As Eugene notes below, this week the U.S. Court of Appeals for the 9th Circuit declined to grant an en banc rehearing in Washington v. Trump, the decision temporarily restraining the Trump administration’s first immigration executive order, which has since been replaced with a revised order. The case itself is now moot, but the original panel decision remains as 9th Circuit precedent.
Five justices dissented from the denial of en banc review, arguing that the panel decision made multiple legal errors and should be vacated. In my opinion, Judge Bybee’s opinion, joined by Judges Bea, Callahan, Ikuta and Kozinski, makes a fairly persuasive case under current law, but readers may judge for themselves.
Apart from the legal arguments, Bybee’s dissent also comments on the broader context in which this litigation has occurred. Whatever one’s view of the president, his immigration policies, and the resulting legal disputes, this portion of the opinion is well worth a read. I’ve reproduced it below.
We are all acutely aware of the enormous controversy and chaos that attended the issuance of the Executive Order. People contested the extent of the national security interests at stake, and they debated the value that the Executive Order added to our security against the real suffering of potential emigres. As tempting as it is to use the judicial power to balance those competing interests as we see fit, we cannot let our personal inclinations get ahead of important, overarching principles about who gets to make decisions in our democracy. For better or worse, every four years we hold a contested presidential election. We have all found ourselves disappointed with the election results in one election cycle or another. But it is the best of American traditions that we also understand and respect the consequences of our elections. Even when we disagree with the judgment of the political branches—and perhaps especially when we disagree—we have to trust that the wisdom of the nation as a whole will prevail in the end.
Above all, in a democracy, we have the duty to preserve the liberty of the people by keeping the enormous powers of the national government separated. We are judges, not Platonic Guardians. It is our duty to say what the law is, and the meta-source of our law, the U.S. Constitution, commits the power to make foreign policy, including the decisions to permit or forbid entry into the United States, to the President and Congress. We will yet regret not having taken this case en banc to keep those lines of authority straight.
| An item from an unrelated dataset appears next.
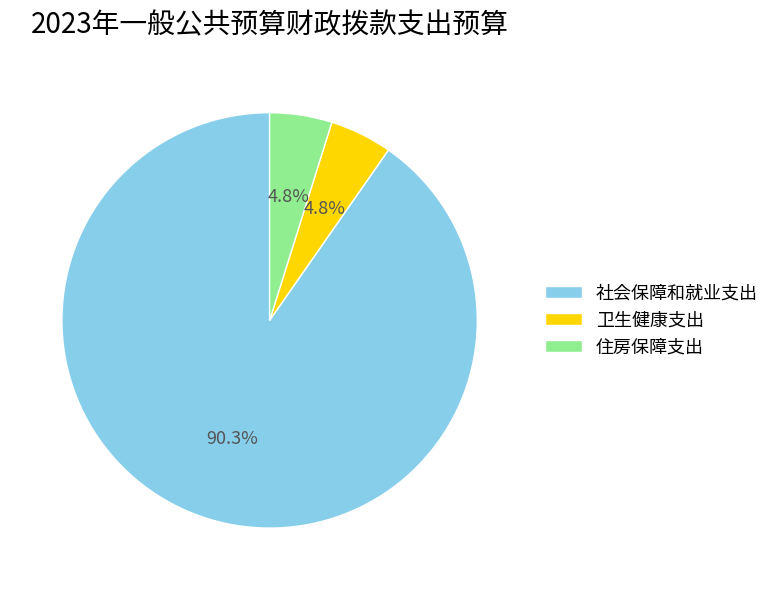

Which has a higher value, 卫生健康支出 or 社会保障和就业支出?

社会保障和就业支出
Finally, I wish to comment on the public discourse that has surrounded these proceedings. The panel addressed the government’s request for a stay under the worst conditions imaginable, including extraordinarily compressed briefing and argument schedules and the most intense public scrutiny of our court that I can remember. Even as I dissent from our decision not to vacate the panel’s flawed opinion, I have the greatest respect for my colleagues. The personal attacks on the distinguished district judge and our colleagues were out of all bounds of civic and persuasive discourse—particularly when they came from the parties. It does no credit to the arguments of the parties to impugn the motives or the competence of the members of this court; ad hominem attacks are not a substitute for effective advocacy. Such personal attacks treat the court as though it were merely a political forum in which bargaining, compromise, and even intimidation are acceptable principles. The courts of law must be more than that, or we are not governed by law at all.
This statement deserves a wide readership, including at 1600 Pennsylvania Avenue.